The Federal Highway Administration (FHWA) approved the $1-billion Kensington Expressway project in Buffalo, N.Y. after finding it would have no significant environmental impact, according to a Feb. 22 notice in the Federal Register. The plan is to cap a section of the highway to reconnect communities and add green space.

With the federal approval, the New York State Dept. of Transportation aims to start construction by the fall, Gov. Kathy Hochul said at an event to announce the project’s advancement.

The project involves covering a 4,150-ft-long, six-lane section of the Kensington Expressway, also known as State Route 33, from Dodge Street to Sidney Street in East Buffalo. The cap would be used as public green space with at least 3 ft of soil on top to allow for mature trees up to 50 ft tall. 

The planned scope also includes rehabilitating 9 miles of local streets, adding “complete street” features for pedestrians and cyclists and replacing the Best Street Bridge to build a roundabout at the Best Street interchange. The work is expected to support hundreds of union construction jobs, according to Paul Brown, president of the Buffalo Niagara Building Trades Council. 

The Kensington Parkway was originally built in the 1950s and ‘60s. It replaced the historic tree-lined Humboldt Parkway, which had been designed by Frederick Law Olmsted—best known for his work designing New York City’s Central Park. In its place, a below-grade highway divided East Buffalo neighborhoods. More than 600 homes were demolished to make way for the expressway, and most of the displaced residents were Black. 

“Hundreds and hundreds of lives were uprooted and businesses destroyed all in the name of this quicker route to the suburbs,” Hochul said.

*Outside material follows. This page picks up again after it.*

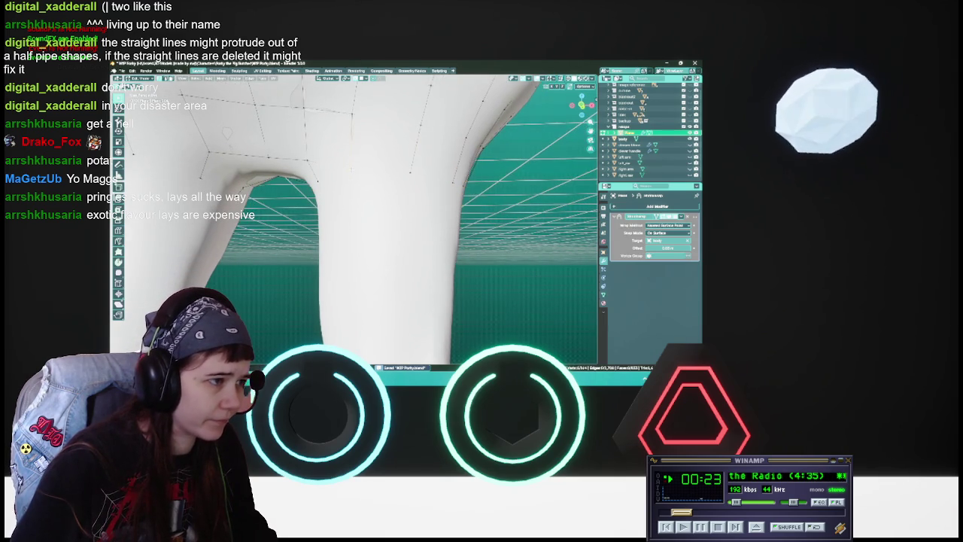
pyautogui.press('g')
pyautogui.rightClick(350, 211)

Buffalo Mayor Byron Brown called the plan “a true people’s project.” Jomo Akono, business representative at Carpenters Local 276 as well as vice president of the Buffalo Juneteenth Festival, said in a statement that residents have been fighting for this project for decades. 

“This project will prepare to repair our community, honoring the many who have passed but left us instructions to help heal the small differences our community is facing and leaving room to heal and grow,” Akono said. 

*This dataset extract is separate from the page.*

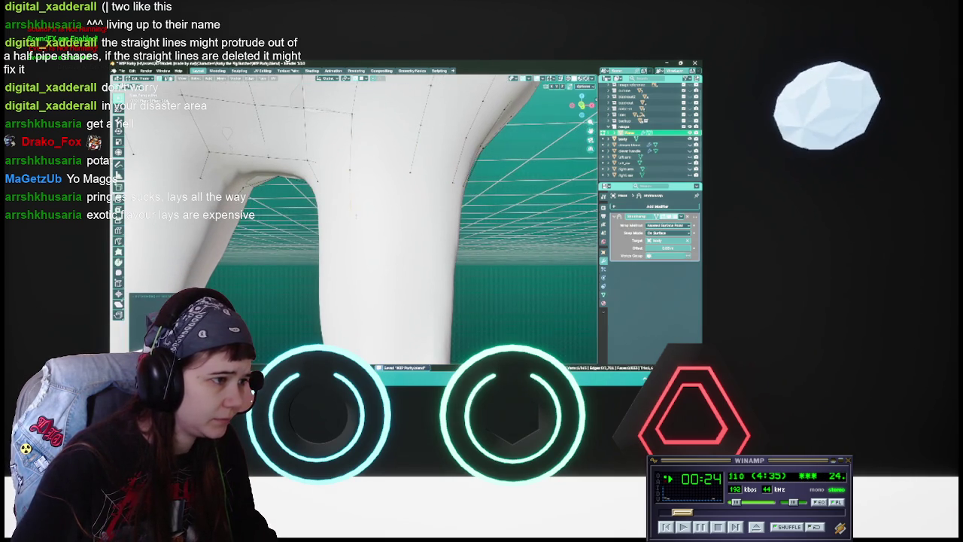
pyautogui.moveTo(349, 211); pyautogui.dragTo(353, 207, button='middle')
pyautogui.press('g')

Kensington_Expressway_today_ENRweb.jpgThe six-lane Kensington Expressway divides parts of East Buffalo. Photo by Mike Groll/New York Governor's Office 

Hochul compared to the plan to other projects projects aimed at reuniting neighborhoods bisected by highways around the middle of the last century, such as in Syracuse, where the state is working to replace a viaduct carrying I-81 with a “community grid,” and in Rochester, where design is underway for a plan to replace a partially below-grade highway with local streets, parks and land for new development.

“And now we are laser focused on sewing back together the wonderful tapestry known as East Buffalo,” she said. 

The U.S. Dept. of Transportation awarded the project a $55.6-million grant last year through its Reconnecting Communities pilot program funded by the Infrastructure Investment and Jobs Act. It was the largest grant in the funding round.